= RECORDS =
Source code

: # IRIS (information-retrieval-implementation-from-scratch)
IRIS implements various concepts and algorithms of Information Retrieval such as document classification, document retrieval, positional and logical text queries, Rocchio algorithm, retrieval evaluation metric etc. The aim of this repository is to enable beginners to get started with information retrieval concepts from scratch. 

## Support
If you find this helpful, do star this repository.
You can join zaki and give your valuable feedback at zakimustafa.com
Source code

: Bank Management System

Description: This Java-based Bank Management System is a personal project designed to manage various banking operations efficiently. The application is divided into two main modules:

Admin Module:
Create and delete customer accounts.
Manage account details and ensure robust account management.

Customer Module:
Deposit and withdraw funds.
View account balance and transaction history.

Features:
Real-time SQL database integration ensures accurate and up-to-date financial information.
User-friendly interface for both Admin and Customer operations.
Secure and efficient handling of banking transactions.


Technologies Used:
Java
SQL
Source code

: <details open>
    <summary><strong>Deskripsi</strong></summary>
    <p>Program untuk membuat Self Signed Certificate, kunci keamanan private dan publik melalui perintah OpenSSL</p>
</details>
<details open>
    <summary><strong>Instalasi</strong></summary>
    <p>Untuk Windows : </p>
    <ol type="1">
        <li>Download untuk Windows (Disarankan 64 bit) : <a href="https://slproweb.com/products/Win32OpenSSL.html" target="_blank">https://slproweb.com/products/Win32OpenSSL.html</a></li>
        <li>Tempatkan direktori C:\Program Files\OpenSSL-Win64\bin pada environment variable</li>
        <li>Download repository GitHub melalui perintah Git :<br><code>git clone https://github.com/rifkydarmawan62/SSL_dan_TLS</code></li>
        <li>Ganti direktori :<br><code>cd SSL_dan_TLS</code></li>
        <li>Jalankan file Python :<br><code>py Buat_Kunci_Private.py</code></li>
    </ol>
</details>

= TASK GOAL =
Reproduce every record above exactly as it appears.

= REPLY =
Source code

: # IRIS (information-retrieval-implementation-from-scratch)
IRIS implements various concepts and algorithms of Information Retrieval such as document classification, document retrieval, positional and logical text queries, Rocchio algorithm, retrieval evaluation metric etc. The aim of this repository is to enable beginners to get started with information retrieval concepts from scratch. 

## Support
If you find this helpful, do star this repository.
You can join zaki and give your valuable feedback at zakimustafa.com
Source code

: Bank Management System

Description: This Java-based Bank Management System is a personal project designed to manage various banking operations efficiently. The application is divided into two main modules:

Admin Module:
Create and delete customer accounts.
Manage account details and ensure robust account management.

Customer Module:
Deposit and withdraw funds.
View account balance and transaction history.

Features:
Real-time SQL database integration ensures accurate and up-to-date financial information.
User-friendly interface for both Admin and Customer operations.
Secure and efficient handling of banking transactions.


Technologies Used:
Java
SQL
Source code

: <details open>
    <summary><strong>Deskripsi</strong></summary>
    <p>Program untuk membuat Self Signed Certificate, kunci keamanan private dan publik melalui perintah OpenSSL</p>
</details>
<details open>
    <summary><strong>Instalasi</strong></summary>
    <p>Untuk Windows : </p>
    <ol type="1">
        <li>Download untuk Windows (Disarankan 64 bit) : <a href="https://slproweb.com/products/Win32OpenSSL.html" target="_blank">https://slproweb.com/products/Win32OpenSSL.html</a></li>
        <li>Tempatkan direktori C:\Program Files\OpenSSL-Win64\bin pada environment variable</li>
        <li>Download repository GitHub melalui perintah Git :<br><code>git clone https://github.com/rifkydarmawan62/SSL_dan_TLS</code></li>
        <li>Ganti direktori :<br><code>cd SSL_dan_TLS</code></li>
        <li>Jalankan file Python :<br><code>py Buat_Kunci_Private.py</code></li>
    </ol>
</details>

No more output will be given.